Klinikum Nordfriesland

15.02.2017

Im Mai entscheiden die Bürger

Erstmalig brachten die nordfriesischen Kreistagsabgeordneten einen eigenen Bürgerentscheid auf den Weg. Foto: Klein

Husum/NF (hk) – Ein zukunftsorientiertes Klinikum mit zwei Festlandstandorten und einem Inselhaus realisieren oder an dem Wunsch nach vier Krankenhäusern festhalten? Aller Voraussicht nach können die Nordfriesen am 7. Mai parallel zur Landtagswahl selbst über diese zwei Varianten abstimmen. Während die drei Insulaner Lars Schmidt, Lasse Lorenzen und Markus Herpich noch an den Inhalten und rechtssicheren Formulierungen für ihr geplantes Bürgerbegehren „Zukunft. Grundversorgung Nordfriesland“ arbeiten – sie wollen an den vier Standorten festhalten inklusive Gynäkologie, Geburtshilfe und kinderärztlicher Versorgung plus Kooperation mit Sylt –, hat der Kreistag am Freitag erstmalig und einstimmig (bei vier Enthaltungen) den Weg für einen eigenen Bürgerentscheid frei gemacht und schrieb damit, so der Vorsitzende des Hauptausschusses, Manfred Ueckermann (CDU), Geschichte.
Die genaue Formulierung will der Kreistag am 24. März beschließen, inhaltlich ist sich aber die Mehrheit der Abgeordneten einig: Für knapp 50 Millionen sollen die Häuser in Husum und Niebüll fit für die Zukunft gemacht und für Eiderstedt soll eine Rund-um-die-Uhr-Notfallversorgung installiert werden (wir berichteten).
Damit folge man den Empfehlungen von Fachleuten, betonte SPD-Fraktionschef Thomas Nissen, dass es sich bei diesem Zukunftskonzept um keine Laienentscheidungen handele. Gerade weil der Kreis selbst keinen Einfluss auf die Rahmenbedingungen habe, sei es wichtig, realisier- und finanzierbare Lösungen zu beschließen statt eines „Wünsch-Dir-Was“-Katalogs, wie es die Initiatoren des Bürgerbegehrens beabsichtigten.
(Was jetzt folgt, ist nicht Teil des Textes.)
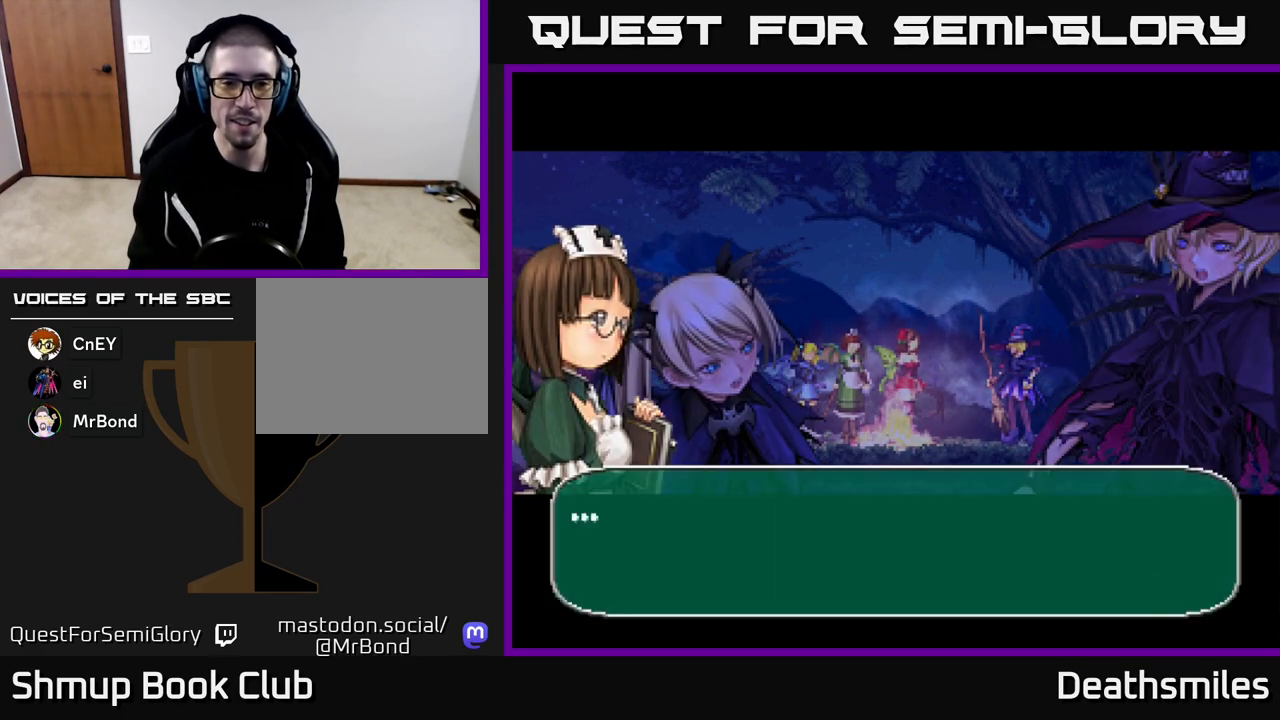
{"buttons": ["A"], "events": [[17, "A", "down"], [83, "A", "up"], [167, "A", "down"], [233, "A", "up"], [333, "A", "down"], [400, "A", "up"], [500, "A", "down"]]}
Auch Jörg Tessin (FDP) warnte: „Das Arbeiten mit alternativen Fakten verdummt die Menschen“ und gefährde den Kreis in Gänze. „Wer sich über den vorgegebenen Rahmen hinaus etwas wünscht, wird vielleicht zunächst Beifall bekommen, langfristig aber Entsetzen ernten“, mahnte Karl Carlsen (WG-NF). „Wir hoffen, dass sich die Bürger für eine Lösung entscheiden, die realisierbar ist“, zeigte sich Susanne Rignanese (SSW) zuversichtlich. Diese könne auch nicht mehr lange auf die Bank geschoben werden, denn ansonsten nehme das Klinikum Schaden – „und das wollen wir alle nicht“, appellierte Ueckermann an die drei Insulaner, nicht auf Zeit zu spielen.